When the semiconductor industry is striving to build smaller components, the introduction of the Wafer Scale Engine (WSE 1) caught everyone off-guard. Cerebras Systems has designed and manufactured the largest chip exclusively for optimised deep learning. Deep learning is one of the most computationally intensive workloads. Moreover, DL is quite time-consuming as it uses multiple layer loops to extract higher-level features from the raw input. The only way to reduce training time is to cut down the time taken for inputs to pass through multiple layer loops, which can be achieved by increasing the number of cores to increase calculation speed. The Wafer Scale Engine was built to address this need.
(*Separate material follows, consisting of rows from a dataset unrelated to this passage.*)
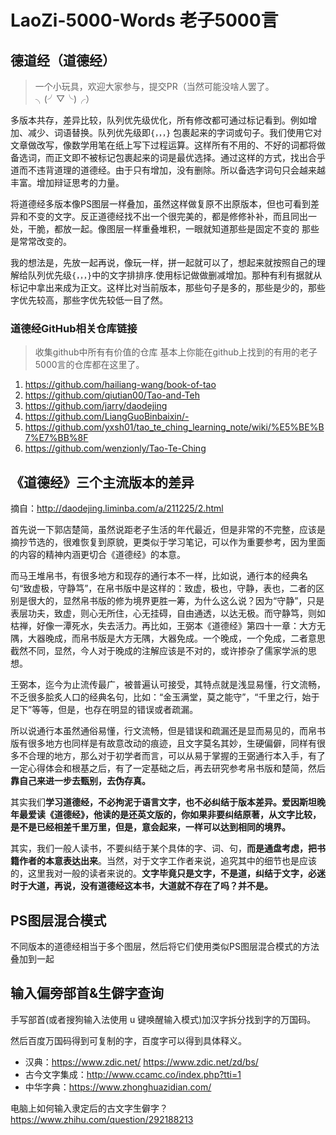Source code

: # LaoZi-5000-Words 老子5000言

## 德道经（道德经）

> 一个小玩具，欢迎大家参与，提交PR（当然可能没啥人罢了。╮(╯▽╰)╭）

多版本共存，差异比较，队列优先级优化，所有修改都可通过标记看到。例如增加、减少、词语替换。队列优先级即`{，，，}` 包裹起来的字词或句子。我们使用它对文章做改写，像数学用笔在纸上写下过程运算。这样所有不用的、不好的词都将做备选词，而正文即不被标记包裹起来的词是最优选择。通过这样的方式，找出合乎道而不违背道理的道德经。由于只有增加，没有删除。所以备选字词句只会越来越丰富。增加辩证思考的力量。

将道德经多版本像PS图层一样叠加，虽然这样做复原不出原版本，但也可看到差异和不变的文字。反正道德经找不出一个很完美的，都是修修补补，而且同出一处，干脆，都放一起。像图层一样重叠堆积，一眼就知道那些是固定不变的 那些是常常改变的。

我的想法是，先放一起再说，像玩一样，拼一起就可以了，想起来就按照自己的理解给队列优先级`{，，，}`中的文字排排序.使用标记做做删减增加。那种有利有据就从标记中拿出来成为正文。这样比对当前版本，那些句子是多的，那些是少的，那些字优先较高，那些字优先较低一目了然。

### 道德经GitHub相关仓库链接

> 收集github中所有有价值的仓库
> 基本上你能在github上找到的有用的老子5000言的仓库都在这里了。

1. https://github.com/hailiang-wang/book-of-tao
2. https://github.com/qiutian00/Tao-and-Teh
3. https://github.com/jarry/daodejing
4. https://github.com/LiangGuoBinbaixin/-
5. https://github.com/yxsh01/tao_te_ching_learning_note/wiki/%E5%BE%B7%E7%BB%8F
6. https://github.com/wenzionly/Tao-Te-Ching


## 《道德经》三个主流版本的差异

摘自：http://daodejing.liminba.com/a/211225/2.html

首先说一下郭店楚简，虽然说距老子生活的年代最近，但是非常的不完整，应该是摘抄节选的，很难恢复到原貌，更类似于学习笔记，可以作为重要参考，因为里面的内容的精神内涵更切合《道德经》的本意。

而马王堆帛书，有很多地方和现存的通行本不一样，比如说，通行本的经典名句“致虚极，守静笃”，在帛书版中是这样的：致虚，极也，守静，表也，二者的区别是很大的，显然帛书版的修为境界更胜一筹，为什么这么说？因为“守静”，只是表层功夫，致虚，则心无所住，心无挂碍，自由通透，以达无极。而守静笃，则如枯禅，好像一潭死水，失去活力。再比如，王弼本《道德经》第四十一章：大方无隅，大器晚成，而帛书版是大方无隅，大器免成。一个晚成，一个免成，二者意思截然不同，显然，今人对于晚成的注解应该是不对的，或许掺杂了儒家学派的思想。

王弼本，迄今为止流传最广，被普遍认可接受，其特点就是浅显易懂，行文流畅，不乏很多脍炙人口的经典名句，比如：“金玉满堂，莫之能守”，“千里之行，始于足下”等等，但是，也存在明显的错误或者疏漏。

所以说通行本虽然通俗易懂，行文流畅，但是错误和疏漏还是显而易见的，而帛书版有很多地方也同样是有故意改动的痕迹，且文字莫名其妙，生硬偏僻，同样有很多不合理的地方，那么对于初学者而言，可以从易于掌握的王弼通行本入手，有了一定心得体会和根基之后，有了一定基础之后，再去研究参考帛书版和楚简，然后**靠自己来进一步去甄别，去伪存真。**

其实我们**学习道德经，不必拘泥于语言文字，也不必纠结于版本差异。爱因斯坦晚年最爱读《道德经》，他读的是还英文版的，你如果非要纠结原著，从文字比较，是不是已经相差千里万里，但是，意会起来，一样可以达到相同的境界。**

其实，我们一般人读书，不要纠结于某个具体的字、词、句，**而是通盘考虑，把书籍作者的本意表达出来**。当然，对于文字工作者来说，追究其中的细节也是应该的，这里我对一般的读者来说的。**文字毕竟只是文字，不是道，纠结于文字，必迷时于大道，再说，没有道德经这本书，大道就不存在了吗？并不是。**

## PS图层混合模式

不同版本的道德经相当于多个图层，然后将它们使用类似PS图层混合模式的方法叠加到一起



## 输入偏旁部首&生僻字查询

手写部首(或者搜狗输入法使用 u 键唤醒输入模式)加汉字拆分找到字的万国码。

然后百度万国码得到可复制的字，百度字可以得到具体释义。

- 汉典：https://www.zdic.net/  https://www.zdic.net/zd/bs/
- 古今文字集成：http://www.ccamc.co/index.php?tti=1
- 中华字典：https://www.zhonghuazidian.com/  

电脑上如何输入隶定后的古文字生僻字？https://www.zhihu.com/question/292188213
Two years ago, Cerebras challenged Moore’s Law with the Cerebras Wafer Scale Engine (WSE). The previous generation of WSE chip with 1.2 trillion transistors trounced Moore’s law by a huge margin. Moore’s Law states that the number of transistors on a microchip doubles every two years, while the cost of computers is halved.
So, what’s the catch?
According to Our World Data, till 2019, the next largest transistor count for a microprocessor is AMD’s Epyc Rome processor with 39.54 billion transistors. WSE might as well be the tipping point for the semiconductor industry bringing forth a new era of AI chips which quadruple the number of transistors every year. The newly developed AI chip WSE 2 with 2.6 trillion transistors is proof of that possibility.
So, what was the purpose of introducing a big chip? Was it just to prove Moore’s Law was wrong? The answer is much more practical. According to Andre Feldman, co-founder and CEO of Cerebras Systems, the logic behind the size of WSE is quite simple. Usually, a large amount of data is required to accelerate AI, and the processing speed is crucial.
Size has always been a limitation in machine learning processors, but everything changed when Cerebras introduced its revolutionary design. By building a wafer-scale chip on a single piece of silicon, Cerebras avoided all the performance issues like slow off-chip communication, low memory bandwidth, distant memory etc. Since memory is a crucial component, its placement affects the processor drastically; the closer it is, the faster the calculations and consumes less power while moving data. High-performance deep learning requires each core to operate at optimum, which requires close collaboration and proximity between the core and memory.
In other words, the WSE achieved cluster-scale performance without the penalties of building large clusters and the limitations of distributed training. The Cerebras WSE-2 currently powers the CS-2 system. The new processor has 2.6 trillion transistors with 850,000 AI cores; all packed onto a single silicon wafer to deliver leading AI compute density at unprecedented low latencies. It accelerated deep learning to compute and reduced the time it took to train models, enabling the task to be completed in a few minutes. Cerebras WSE-2 has pushed past the barriers in AI chip development, ushering in a change in AI chips design and performance.